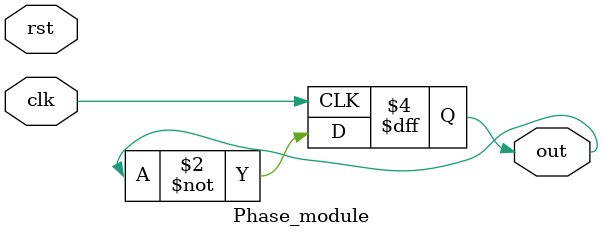
<source format=v>
module Phase_module (input clk,rst, output out); 

reg out = 0;      

always @ (posedge clk)
  begin
    out <= ~out;      
  end

endmodule

</source>
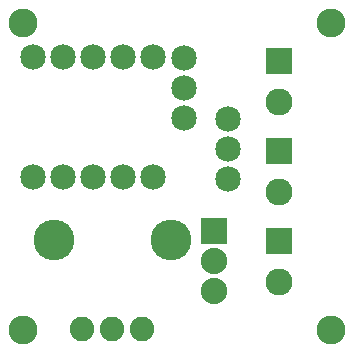
<source format=gbs>
G04 MADE WITH FRITZING*
G04 WWW.FRITZING.ORG*
G04 DOUBLE SIDED*
G04 HOLES PLATED*
G04 CONTOUR ON CENTER OF CONTOUR VECTOR*
%ASAXBY*%
%FSLAX23Y23*%
%MOIN*%
%OFA0B0*%
%SFA1.0B1.0*%
%ADD10C,0.085000*%
%ADD11C,0.090000*%
%ADD12C,0.081889*%
%ADD13C,0.081917*%
%ADD14C,0.134033*%
%ADD15C,0.088000*%
%ADD16C,0.096614*%
%ADD17C,0.135984*%
%ADD18R,0.090000X0.090000*%
%ADD19R,0.088000X0.088000*%
%LNMASK0*%
G90*
G70*
G54D10*
X212Y988D03*
X212Y588D03*
X312Y988D03*
X312Y588D03*
X113Y588D03*
X113Y988D03*
X412Y988D03*
X412Y588D03*
X512Y989D03*
X512Y589D03*
G54D11*
X933Y377D03*
X933Y239D03*
G54D10*
X761Y781D03*
X761Y681D03*
X761Y581D03*
X614Y786D03*
X614Y886D03*
X614Y986D03*
G54D12*
X276Y84D03*
X376Y84D03*
G54D13*
X476Y84D03*
G54D14*
X181Y380D03*
X570Y380D03*
G54D15*
X715Y408D03*
X715Y308D03*
X715Y208D03*
G54D11*
X933Y677D03*
X933Y539D03*
X933Y977D03*
X933Y839D03*
G54D16*
X78Y1103D03*
X1104Y1103D03*
X1104Y79D03*
X78Y79D03*
G54D17*
X181Y378D03*
X570Y378D03*
G54D18*
X933Y377D03*
G54D19*
X715Y408D03*
G54D18*
X933Y677D03*
X933Y977D03*
G04 End of Mask0*
M02*
</source>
####################
### Required work
Would you please copy every line from the listing above that contains the word "FRITZING"?

### Written solution
G04 MADE WITH FRITZING*
G04 WWW.FRITZING.ORG*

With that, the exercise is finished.